He was looking for a fight, and it proceeded in the Senate under an impeachment order. They'd already tried to impeach him once, and this was all according to the rules. And he hired a bunch of good lawyers, and he fought it out on the theory that the Tenure of Office Act was unconstitutional. One of my real takeaways from the episode is that impeachment looks like a legal proceeding, but it isn't. It's a political proceeding. And there were enough by one vote, enough people who voted for his acquittal that he escaped being removed from office. And the Tenure of Office Act was ultimately, some 60 years later, declared unconstitutional in a decision that I actually think is wrong. But it was the Supreme Court's decision.

• [Recorded information]:
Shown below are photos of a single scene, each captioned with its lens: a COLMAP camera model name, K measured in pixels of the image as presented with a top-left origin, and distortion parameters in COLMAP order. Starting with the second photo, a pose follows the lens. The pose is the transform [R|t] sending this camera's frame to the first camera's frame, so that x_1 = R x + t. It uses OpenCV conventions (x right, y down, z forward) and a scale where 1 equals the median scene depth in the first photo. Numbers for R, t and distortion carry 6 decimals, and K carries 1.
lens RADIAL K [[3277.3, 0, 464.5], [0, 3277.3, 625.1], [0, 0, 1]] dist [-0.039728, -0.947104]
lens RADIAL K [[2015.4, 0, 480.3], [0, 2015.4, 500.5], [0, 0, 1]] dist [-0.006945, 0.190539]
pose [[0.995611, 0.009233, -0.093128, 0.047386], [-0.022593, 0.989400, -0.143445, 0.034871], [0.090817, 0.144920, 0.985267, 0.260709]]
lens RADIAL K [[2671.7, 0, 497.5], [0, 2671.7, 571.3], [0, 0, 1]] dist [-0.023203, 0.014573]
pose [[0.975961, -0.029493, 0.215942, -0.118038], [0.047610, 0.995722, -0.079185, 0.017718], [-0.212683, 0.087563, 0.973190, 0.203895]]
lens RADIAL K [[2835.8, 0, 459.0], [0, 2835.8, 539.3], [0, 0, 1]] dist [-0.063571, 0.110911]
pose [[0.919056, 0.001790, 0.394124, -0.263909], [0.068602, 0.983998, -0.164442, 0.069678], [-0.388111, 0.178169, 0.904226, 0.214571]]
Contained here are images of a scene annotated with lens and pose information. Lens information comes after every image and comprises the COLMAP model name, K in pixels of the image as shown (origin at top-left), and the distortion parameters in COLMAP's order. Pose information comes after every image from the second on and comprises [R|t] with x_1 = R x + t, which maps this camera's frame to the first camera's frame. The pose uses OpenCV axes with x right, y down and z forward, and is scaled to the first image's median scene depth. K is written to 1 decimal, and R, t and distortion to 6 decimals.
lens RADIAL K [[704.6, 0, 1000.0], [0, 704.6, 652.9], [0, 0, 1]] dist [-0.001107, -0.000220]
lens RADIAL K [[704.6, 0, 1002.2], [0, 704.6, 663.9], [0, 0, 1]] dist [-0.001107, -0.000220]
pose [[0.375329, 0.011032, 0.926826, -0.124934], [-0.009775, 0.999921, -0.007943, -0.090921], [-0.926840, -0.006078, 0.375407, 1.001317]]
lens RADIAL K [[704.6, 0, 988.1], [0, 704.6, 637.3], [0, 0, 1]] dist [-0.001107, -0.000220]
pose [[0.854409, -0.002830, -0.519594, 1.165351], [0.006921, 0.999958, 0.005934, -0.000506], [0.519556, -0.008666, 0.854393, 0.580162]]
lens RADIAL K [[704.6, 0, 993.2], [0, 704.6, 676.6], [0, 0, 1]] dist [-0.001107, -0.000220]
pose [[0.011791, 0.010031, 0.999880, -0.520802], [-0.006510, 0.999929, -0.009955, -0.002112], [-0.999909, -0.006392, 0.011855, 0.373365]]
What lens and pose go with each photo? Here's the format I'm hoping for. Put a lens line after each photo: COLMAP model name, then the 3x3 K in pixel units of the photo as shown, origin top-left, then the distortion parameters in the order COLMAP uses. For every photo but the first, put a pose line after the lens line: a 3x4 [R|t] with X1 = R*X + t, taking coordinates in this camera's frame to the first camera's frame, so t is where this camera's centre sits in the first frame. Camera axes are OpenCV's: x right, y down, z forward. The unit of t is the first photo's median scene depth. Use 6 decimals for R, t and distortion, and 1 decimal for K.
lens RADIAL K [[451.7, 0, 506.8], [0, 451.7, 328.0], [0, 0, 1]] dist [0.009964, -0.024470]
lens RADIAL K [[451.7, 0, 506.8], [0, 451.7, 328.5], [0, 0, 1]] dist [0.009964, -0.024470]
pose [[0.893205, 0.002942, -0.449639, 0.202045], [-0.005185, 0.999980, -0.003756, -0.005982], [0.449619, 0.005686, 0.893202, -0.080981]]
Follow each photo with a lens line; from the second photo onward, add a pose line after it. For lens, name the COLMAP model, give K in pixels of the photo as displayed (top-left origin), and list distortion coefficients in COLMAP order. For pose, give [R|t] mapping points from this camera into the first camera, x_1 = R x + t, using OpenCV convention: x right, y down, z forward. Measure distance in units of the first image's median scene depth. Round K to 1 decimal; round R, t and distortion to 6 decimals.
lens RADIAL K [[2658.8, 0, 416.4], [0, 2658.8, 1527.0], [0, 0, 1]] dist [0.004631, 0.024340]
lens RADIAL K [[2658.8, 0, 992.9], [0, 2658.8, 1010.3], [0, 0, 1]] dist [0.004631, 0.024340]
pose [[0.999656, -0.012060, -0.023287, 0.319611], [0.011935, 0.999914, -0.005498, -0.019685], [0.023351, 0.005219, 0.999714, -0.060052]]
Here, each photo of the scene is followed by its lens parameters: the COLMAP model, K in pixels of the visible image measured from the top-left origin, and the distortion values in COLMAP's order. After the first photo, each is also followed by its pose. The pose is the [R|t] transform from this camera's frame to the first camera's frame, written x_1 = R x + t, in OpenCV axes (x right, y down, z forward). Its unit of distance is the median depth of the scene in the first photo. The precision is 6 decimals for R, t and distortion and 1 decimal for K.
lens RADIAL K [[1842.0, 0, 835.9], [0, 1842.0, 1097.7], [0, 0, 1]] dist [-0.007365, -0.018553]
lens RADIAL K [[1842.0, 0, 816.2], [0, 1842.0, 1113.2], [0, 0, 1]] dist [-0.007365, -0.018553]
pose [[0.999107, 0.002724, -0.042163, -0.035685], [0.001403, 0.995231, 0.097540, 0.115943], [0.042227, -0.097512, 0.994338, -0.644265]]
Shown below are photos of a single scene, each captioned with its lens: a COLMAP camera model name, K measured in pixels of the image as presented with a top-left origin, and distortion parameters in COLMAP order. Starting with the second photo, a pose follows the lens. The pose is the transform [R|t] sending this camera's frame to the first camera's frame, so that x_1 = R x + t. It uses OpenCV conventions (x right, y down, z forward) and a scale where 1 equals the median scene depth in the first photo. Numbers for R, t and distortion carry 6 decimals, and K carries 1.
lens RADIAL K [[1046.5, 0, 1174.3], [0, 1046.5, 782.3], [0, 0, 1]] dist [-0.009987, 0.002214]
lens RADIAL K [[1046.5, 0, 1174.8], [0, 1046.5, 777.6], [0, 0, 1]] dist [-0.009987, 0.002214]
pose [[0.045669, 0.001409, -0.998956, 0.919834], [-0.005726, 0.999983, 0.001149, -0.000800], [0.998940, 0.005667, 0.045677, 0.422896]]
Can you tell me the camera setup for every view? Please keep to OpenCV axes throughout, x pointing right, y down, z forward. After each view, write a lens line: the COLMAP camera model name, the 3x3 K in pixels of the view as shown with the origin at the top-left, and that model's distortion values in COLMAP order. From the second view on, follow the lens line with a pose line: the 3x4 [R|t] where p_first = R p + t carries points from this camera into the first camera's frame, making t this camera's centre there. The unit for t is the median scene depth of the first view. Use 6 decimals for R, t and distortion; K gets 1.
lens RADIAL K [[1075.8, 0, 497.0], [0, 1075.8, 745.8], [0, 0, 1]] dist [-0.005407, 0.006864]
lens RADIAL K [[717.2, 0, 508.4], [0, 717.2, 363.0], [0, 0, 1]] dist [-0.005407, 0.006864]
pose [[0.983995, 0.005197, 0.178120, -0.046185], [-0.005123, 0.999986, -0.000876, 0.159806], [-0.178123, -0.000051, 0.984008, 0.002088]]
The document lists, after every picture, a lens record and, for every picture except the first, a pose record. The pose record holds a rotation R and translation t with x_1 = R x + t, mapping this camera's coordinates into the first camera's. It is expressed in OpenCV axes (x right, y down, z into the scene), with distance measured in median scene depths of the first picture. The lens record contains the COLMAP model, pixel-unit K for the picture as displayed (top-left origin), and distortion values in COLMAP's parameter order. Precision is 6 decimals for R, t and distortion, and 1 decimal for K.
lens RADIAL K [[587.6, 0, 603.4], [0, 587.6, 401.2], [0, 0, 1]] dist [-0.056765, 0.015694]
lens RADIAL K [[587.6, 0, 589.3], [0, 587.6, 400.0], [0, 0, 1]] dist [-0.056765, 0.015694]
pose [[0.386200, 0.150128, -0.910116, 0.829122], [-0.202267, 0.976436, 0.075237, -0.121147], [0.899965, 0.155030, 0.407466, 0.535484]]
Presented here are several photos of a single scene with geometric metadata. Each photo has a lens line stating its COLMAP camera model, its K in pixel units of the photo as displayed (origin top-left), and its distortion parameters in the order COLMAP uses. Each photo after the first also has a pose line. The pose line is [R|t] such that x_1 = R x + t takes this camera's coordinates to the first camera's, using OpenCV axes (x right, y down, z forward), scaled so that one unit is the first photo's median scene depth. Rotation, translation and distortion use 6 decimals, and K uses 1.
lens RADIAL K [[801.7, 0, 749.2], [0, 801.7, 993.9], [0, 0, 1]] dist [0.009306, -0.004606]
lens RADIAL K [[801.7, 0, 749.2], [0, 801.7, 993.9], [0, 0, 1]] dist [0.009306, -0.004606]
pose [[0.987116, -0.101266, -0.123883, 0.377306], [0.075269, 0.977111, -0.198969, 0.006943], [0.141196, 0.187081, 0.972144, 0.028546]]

• [Problems to solve]:
1. Answer each question from the impeachment passage.
(a) Which law did he argue was unconstitutional?
(b) By what margin in the vote did he escape removal from office?
(c) Roughly how many years later was that law declared unconstitutional?
2. Condense the paragraph of the impeachment passage beginning "He was looking for a fight" into a shorter version that keeps its main facts.
3. Switch "lawyers" to "attorneys" in the impeachment passage and write out everything from "He was looking" down to "Supreme Court's decision.".
The entries are separate material, unrelated to the impeachment passage.

• [Answer set]:
1.
(a) The Tenure of Office Act.
(b) By one vote.
(c) Some 60 years later.

2. Looking for a fight, he faced an impeachment trial in the Senate after an earlier attempt to impeach him. His lawyers argued that the Tenure of Office Act was unconstitutional, and he was acquitted by one vote. The speaker concludes that impeachment is a political proceeding rather than a legal one. About 60 years later, the Supreme Court declared the act unconstitutional, a decision the speaker thinks is wrong.

3.
He was looking for a fight, and it proceeded in the Senate under an impeachment order. They'd already tried to impeach him once, and this was all according to the rules. And he hired a bunch of good attorneys, and he fought it out on the theory that the Tenure of Office Act was unconstitutional. One of my real takeaways from the episode is that impeachment looks like a legal proceeding, but it isn't. It's a political proceeding. And there were enough by one vote, enough people who voted for his acquittal that he escaped being removed from office. And the Tenure of Office Act was ultimately, some 60 years later, declared unconstitutional in a decision that I actually think is wrong. But it was the Supreme Court's decision.